Нелегко было теперь, как в умершие дни Ронгая, работать для одного бваны. Если Овуор оставался на ферме один, то суп становился холодным, а пудинг — серым. Его язык разучился удерживать вкус хлеба, только что вышедшего из печи. В тот день, когда мемсахиб с ребенком в животе увезли в Накуру, глаза бваны перестали будить его сердце барабанной дробью. С того дня он двигался как старик, который ждет только стонов своих орущих костей и совсем не слышит голоса Мунго.
В дни между большой сушью и смертью ребенка Овуор думал, что у бваны нет бога, который вел бы его голову, как хороший пастух упряжку с быками. Но с недавних пор Овуор понял, что ошибался. Когда бвана рассказывал ему о своем мертвом ребенке, это он, а не Овуор, сказал «шаури йа мунгу»[32]. Овуор сказал бы точно так же, если бы смерть показала ему зубы, как умирающий с голоду лев удирающей газели. Вот только Овуор считал, что нельзя будить Мунго из-за ребенка. О детях заботится не бог, а мужчина, которому они нужны.
Даже в ожидании дня, который вернет в дом и на кухню прежнюю жизнь, Овуор вздыхал при мысли, что бване не хватало ума высушить соль, которая скопилась у него в глотке, во сне. Без мемсахиб и дочки бвана открывал свои уши только для радио. В эти недели Овуор хотел помочь бване жить и не знал как; он устал. Чужой груз был слишком тяжел для его спины. Так что он радовался дню, когда должен будет заботиться только о маленькой мемсахиб, как мужчина, который бежал слишком долго и быстро и, добежав до цели, не должен делать ничего, кроме как лечь под дерево и наблюдать за прекрасной охотой облаков, которые вечно остаются без добычи.
— Хорошо, — сказал он, буравя левым глазом дыру в небе.
— Хорошо, — повторила Регина, услаждая Овуора мягкими звуками его родного языка.
Она тоже ощущала день возвращения Йеттель по-иному, чем все другие дни, которые уже были и которые еще придут. Она сидела на краю льняного поля, колыхавшего на ветру свое тонкое одеяльце из голубых цветов, и помешивала ногами вязкую красную грязь. От нее тело становилось теплым, а голова — приятно сонной. Посреди раскаленного дня она разрешала себе такое только наедине с Овуором. Но Регина была все еще достаточно бодрой, чтобы с полузакрытыми глазами проследить, как ее мысли становятся маленькими пестрыми кругами и летят навстречу солнцу.
Хорошо, что ее отец еще за день до этого уехал с Ханами в Накуру.

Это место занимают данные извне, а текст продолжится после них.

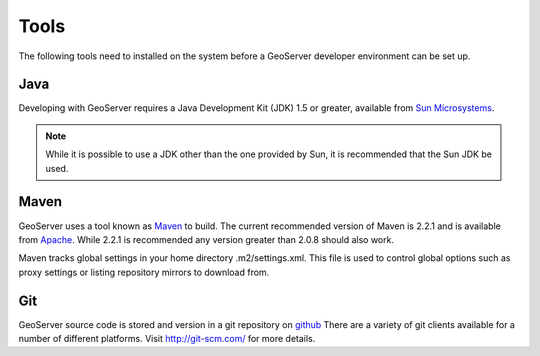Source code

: .. _tools:

Tools
=====

The following tools need to installed on the system before a GeoServer developer
environment can be set up.

Java
----

Developing with GeoServer requires a Java Development Kit (JDK) 1.5 or greater, available from `Sun Microsystems <http://java.sun.com/javase/downloads/index_jdk5.jsp>`_.

.. note::

   While it is possible to use a JDK other than the one provided by Sun, it is 
   recommended that the Sun JDK be used.

Maven
-----

GeoServer uses a tool known as `Maven <http://maven.apache.org/>`_ to build. 
The current recommended version of Maven is 2.2.1 and is available from 
`Apache <http://maven.apache.org/download.html>`_. While 2.2.1 is recommended
any version greater than 2.0.8 should also work.

Maven tracks global settings in your home directory .m2/settings.xml. This file is used to control
global options such as proxy settings or listing repository mirrors to download from.

Git
---

GeoServer source code is stored and version in a git repository on `github <http://github.com/geoserver/geoserver>`_
There are a variety of git clients available for a number of different 
platforms. Visit http://git-scm.com/ for more details.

Во время большого дождя дороги стали мягкими кроватями из глины и воды; из поездки, которая в месяцы жажды продолжалась бы только три часа, получилось целое сафари, о которое царапалась ночь. Ленивыми движениями Регина сняла блузку, достала из брюк манго и запустила в него зубы. Но сердце ее забилось быстрее, когда она сообразила, что этим бросает судьбе вызов. Если у нее получится съесть манго и не пролить ни капли сока, то это будет знак, что Мунго еще сегодня или по крайней мере на следующий день даст произойти чуду.
Регина была достаточно опытна, чтобы не предписывать великому, неизвестному и все-таки знакомому богу, в какой форме совершить благодеяние. Она сделала свое тело податливым и поглотила им желание, но обезличить свои мечты стоило ей много сил. Она забыла про манго. Почувствовав теплый сок на груди, а потом увидев желтые капли на коже, Регина поняла, что Мунго решил против нее. Он еще не был готов освободить ее сердце из своей тюрьмы.

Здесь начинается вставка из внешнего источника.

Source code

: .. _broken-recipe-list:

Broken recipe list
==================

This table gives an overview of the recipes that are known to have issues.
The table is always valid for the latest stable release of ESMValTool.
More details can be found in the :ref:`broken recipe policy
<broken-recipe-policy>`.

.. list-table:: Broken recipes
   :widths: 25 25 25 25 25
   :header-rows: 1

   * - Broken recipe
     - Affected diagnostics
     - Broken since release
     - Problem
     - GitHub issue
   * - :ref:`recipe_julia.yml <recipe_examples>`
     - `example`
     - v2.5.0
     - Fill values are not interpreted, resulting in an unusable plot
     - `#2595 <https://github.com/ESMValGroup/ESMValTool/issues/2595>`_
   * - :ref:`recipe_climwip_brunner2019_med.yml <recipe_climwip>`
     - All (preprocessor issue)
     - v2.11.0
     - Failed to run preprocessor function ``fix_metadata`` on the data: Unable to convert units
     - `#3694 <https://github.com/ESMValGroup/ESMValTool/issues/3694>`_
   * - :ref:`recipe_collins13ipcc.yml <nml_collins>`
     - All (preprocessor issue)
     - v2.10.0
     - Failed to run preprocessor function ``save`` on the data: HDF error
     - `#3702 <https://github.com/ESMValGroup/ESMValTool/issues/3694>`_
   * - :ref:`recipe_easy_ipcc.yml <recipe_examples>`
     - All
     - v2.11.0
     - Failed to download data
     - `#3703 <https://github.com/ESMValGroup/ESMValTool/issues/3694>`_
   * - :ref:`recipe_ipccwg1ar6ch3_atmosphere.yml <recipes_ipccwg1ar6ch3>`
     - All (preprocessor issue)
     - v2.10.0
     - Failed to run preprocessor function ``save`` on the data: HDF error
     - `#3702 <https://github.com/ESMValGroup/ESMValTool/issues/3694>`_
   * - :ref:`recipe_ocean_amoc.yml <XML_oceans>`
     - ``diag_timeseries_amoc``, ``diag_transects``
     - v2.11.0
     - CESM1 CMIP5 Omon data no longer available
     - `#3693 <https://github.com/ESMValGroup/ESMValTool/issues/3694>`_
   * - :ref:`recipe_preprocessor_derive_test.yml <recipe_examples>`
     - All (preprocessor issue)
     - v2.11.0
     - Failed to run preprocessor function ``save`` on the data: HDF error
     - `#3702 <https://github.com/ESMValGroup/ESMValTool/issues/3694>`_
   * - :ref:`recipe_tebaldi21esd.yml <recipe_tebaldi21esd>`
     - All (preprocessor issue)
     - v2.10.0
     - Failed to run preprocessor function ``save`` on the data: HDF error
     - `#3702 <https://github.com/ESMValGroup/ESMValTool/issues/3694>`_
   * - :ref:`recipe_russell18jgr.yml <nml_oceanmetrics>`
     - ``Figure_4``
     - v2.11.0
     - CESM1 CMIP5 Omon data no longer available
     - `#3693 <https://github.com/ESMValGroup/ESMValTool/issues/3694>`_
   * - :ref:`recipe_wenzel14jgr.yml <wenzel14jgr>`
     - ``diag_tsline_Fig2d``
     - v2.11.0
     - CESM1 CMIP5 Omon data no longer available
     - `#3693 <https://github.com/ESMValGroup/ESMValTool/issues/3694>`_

Она услышала жалобный звук, который мог исходить только из ее рта, и тотчас послала свои глаза к горе, чтобы Мунго не разгневался на нее. Регина прогнала печаль по умершему младенцу с такой яростью, с какой пес гонит крысу, вонзившую зубы в зарытую им кость. Но крыс не прогонишь надолго. Они все время возвращаются. Крыса Регины оставляла ее иногда днем, но ночами не давала забыть, что и в будущем ей придется в одиночку кормить гордостью голодные сердца своих родителей.